Human rights activist and presidential candidate of the African Action Congress (AAC), Omoyele Sowore, has said that President Muhammadu Buhari is enjoying the lingering industrial action by the Academic Staff Union of Universities (ASUU).
Sowore said that while students and lecturers have been roaming and groaning helplessly in the streets for the past four months that lecturers of public universities have been on strike, President Buhari has been busy enjoying himself.
Sowore on his Twitter page on Thursday lamented that there are over 1.5 million students whose future is at stake due to the lingering ASUU strike, whereas no one seems to care.
The #RevolutionNow convener added that the matter has been made worse as the Colleges of Education Academic Staff Union has also joined the strike.
He said, “For 123 days now Nigerian University teachers have been on strike, also Nigerian students in Colleges of Education have been thrown into the streets, their teachers too are on strike.
“The @MBuhari is enjoying the prolonged strike, students are suffering and parents are agonizing.
“There are over 1.5 million students whose future is at stake and no one seems to care.
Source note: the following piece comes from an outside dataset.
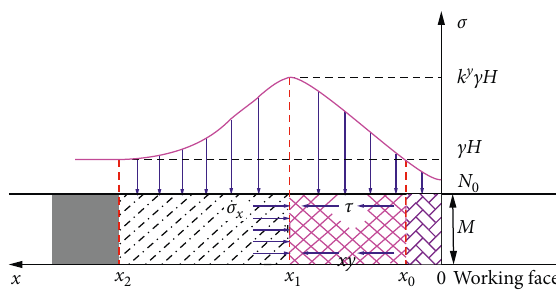
Figure 5: Distribution characteristics of elastic and plastic zones in coal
I lived through an era when the government was afraid of Nigerian students but today students are afraid of the government, they’re scared to exercise their rights to have a future.
“I urge Nigerian students to bond together and force this despicable regime to #EndAsuuStrikeNow. It is a task that must be DONE!”
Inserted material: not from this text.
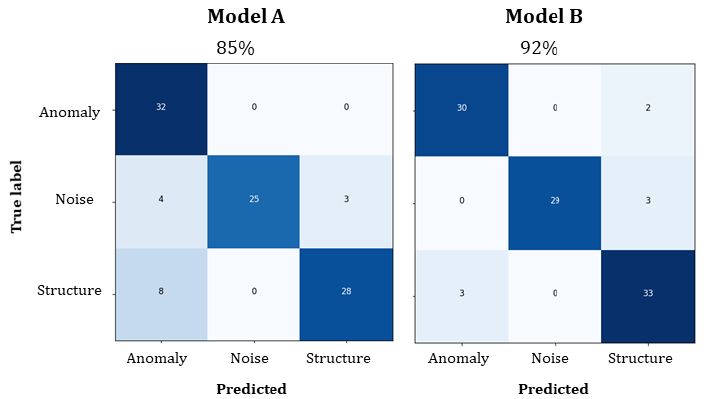
Figure 4. Confusion matrices calculated on the evaluation set for Model A and Model B, reaching the classification accuracies of 85% and 92%, respectively. As for the noise class, Model A made seven mistakes, while Model B made three.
ASUU has been on strike for over four months to press home its demands.
The striking lecturers’ demands include funding for the revitalisation of public universities, Earned Academic Allowances, use of the University Transparency Accountability Solution (UTAS) and promotion arrears.
Also, the non-teaching staff of universities including Non-Academic Staff of Educational and Associated Institutions (NASU), the Senior Staff Association of Nigeria Universities, SSANU, and the National Association of Academic Technologists (NAAT) have embarked on industrial actions after the failure of the government to meet the demands of the respective unions.